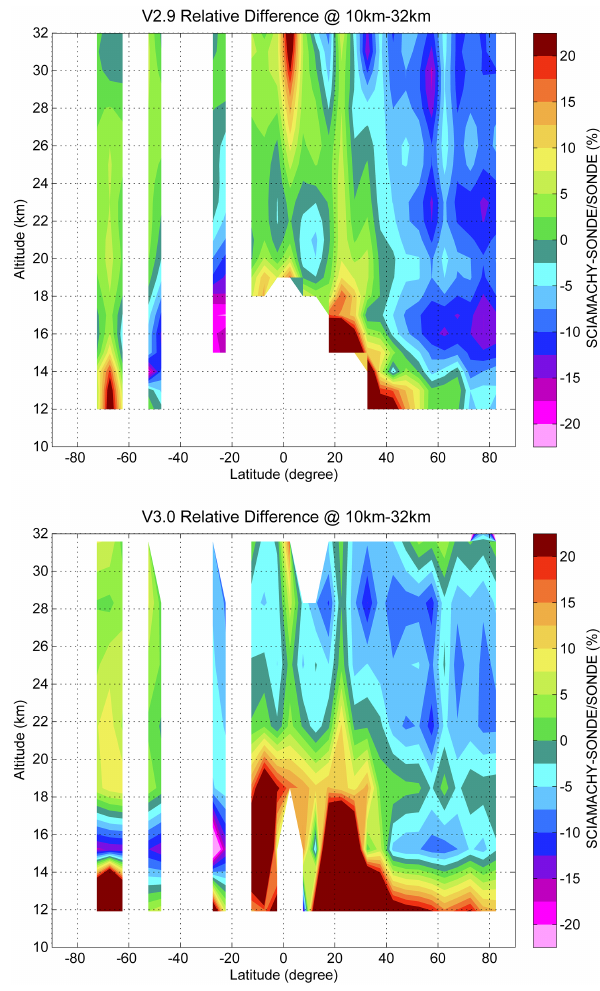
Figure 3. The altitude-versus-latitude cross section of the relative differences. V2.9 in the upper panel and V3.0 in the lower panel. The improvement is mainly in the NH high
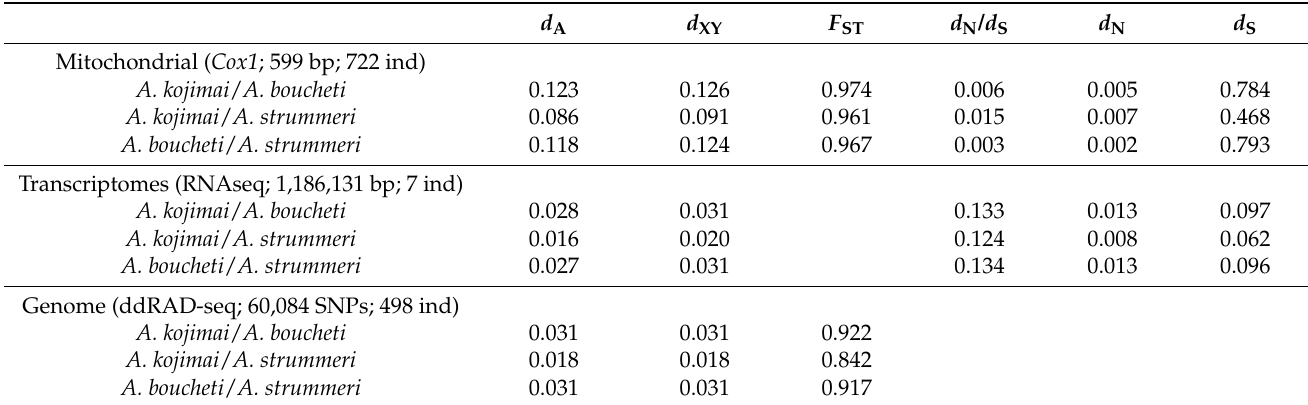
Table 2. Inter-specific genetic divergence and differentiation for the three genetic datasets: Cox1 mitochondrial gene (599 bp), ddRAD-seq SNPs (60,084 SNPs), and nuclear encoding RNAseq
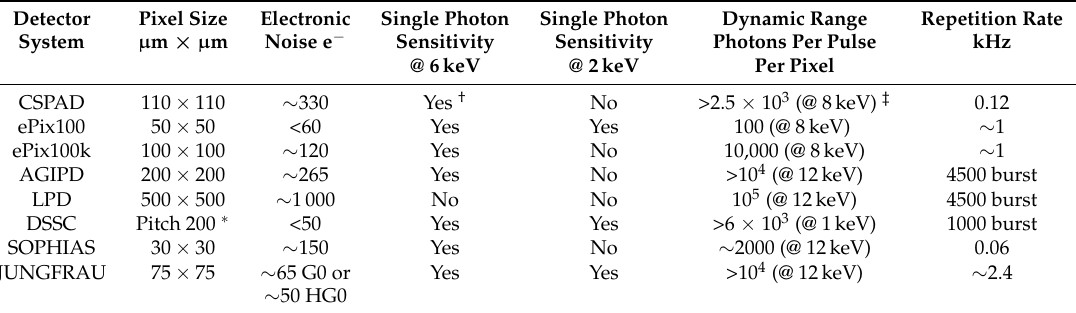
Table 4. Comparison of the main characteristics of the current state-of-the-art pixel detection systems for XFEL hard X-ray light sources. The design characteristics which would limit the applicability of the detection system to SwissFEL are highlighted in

____

◆ **Exercise description**
Print the data again, word for word, without any pictures.

◆ **Written response**
Figure 3. The altitude-versus-latitude cross section of the relative differences. V2.9 in the upper panel and V3.0 in the lower panel. The improvement is mainly in the NH high
Table 2. Inter-specific genetic divergence and differentiation for the three genetic datasets: Cox1 mitochondrial gene (599 bp), ddRAD-seq SNPs (60,084 SNPs), and nuclear encoding RNAseq
Table 4. Comparison of the main characteristics of the current state-of-the-art pixel detection systems for XFEL hard X-ray light sources. The design characteristics which would limit the applicability of the detection system to SwissFEL are highlighted in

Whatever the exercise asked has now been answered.